Saturday, January 3, 2015

How to backup sql server database with checksum option


If you compare Oracle database and MS SQL Server databases, there are some wins for Oracle and some for MS SQL Server. In this blog post, I will talk about a backup feature with Oracle as the winner.

Oracle block checking during RMAN backups

By default, an Oracle RMAN database backup computes the checksum for each block and stores it in the backup, even if the DB_BLOCK_CHECKSUM command is set to TYPICAL. DB_BLOCK_CHECKSUM initialization parameter applies to data files in the database and not applicable to backups. 

Therefore one way of recognizing block media corruptions in an Oracle database is when Oracle RMAN database backup terminates with errors after it fails to perform a checksum for those corrupted blocks. So an Oracle DBA need not monitor for block media corruptions separately because the database backup (if the RMAN method is used) command itself acts as such a validation tool inherently.

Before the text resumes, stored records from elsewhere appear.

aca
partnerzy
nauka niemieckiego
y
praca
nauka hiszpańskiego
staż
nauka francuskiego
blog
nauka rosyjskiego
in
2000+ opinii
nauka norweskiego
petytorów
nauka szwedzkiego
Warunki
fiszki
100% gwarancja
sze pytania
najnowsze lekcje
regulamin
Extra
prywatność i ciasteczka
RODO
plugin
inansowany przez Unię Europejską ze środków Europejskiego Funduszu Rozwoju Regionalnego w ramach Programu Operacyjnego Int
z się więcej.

MS SQL Server page (block) checking during backups

The corresponding term in MS SQL Server for datafile blocks is a page.  In SQL Server, most database administrators create the backup database task through maintenance plans. But one cannot rely on these maintenance plans for page (block) checksum and torn-page detection during backups. Even if the "Verify backup integrity"  option is enabled as part of the backup database task in a maintenance plan, it does nothing more than checking whether the backup media is readable without having to perform an actual restore. So it is superficial in nature.

Therefore, it is strongly recommended that MS SQL Server database administrators create separate T-SQL scripts or stored procedures to explicitly backup databases using the with checksum option. 

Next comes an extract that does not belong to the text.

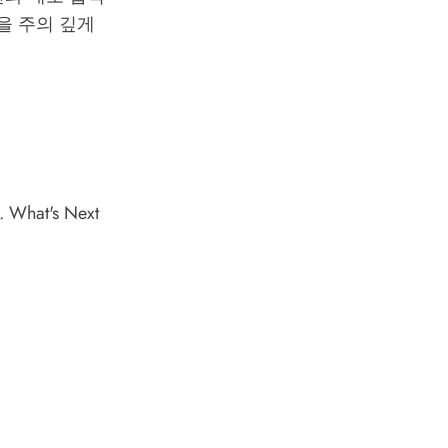
을 주의 깊게
. What's Next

For example, a database called AdventureWorks can be backed up using the below command.

backup database AdventureWorks  to disk = 'D:\backups\AdventureWorks_01032015.bak' with NOINIT,CHECKSUM;

Additionally, in the same T-SQL script or stored procedure, verify backup integrity using the with checksum option. For example,

restore verifyonly from disk = 'D:\backups\AdventureWorks_01032015.bak' with CHECKSUM;

SQL Server will check every page in the backup file by reading and recomputing the page checksum and then compares it to the recorded page checksum in the backup file to ensure integrity.


It is recommended that MS SQL Server DBAs create a separate T-SQL script or a stored procedure to backup all databases using the with checksum option. This blog post is validated against Oracle 11g R2 and 10g R2 databases and MS SQL Server 2008 and 2008 R2 databases. Please note the extra time taken for a restore verifyonly with checksum command.  Another observation that may be noted is that a backup without a checksum and a backup with checksum  takes about the same time.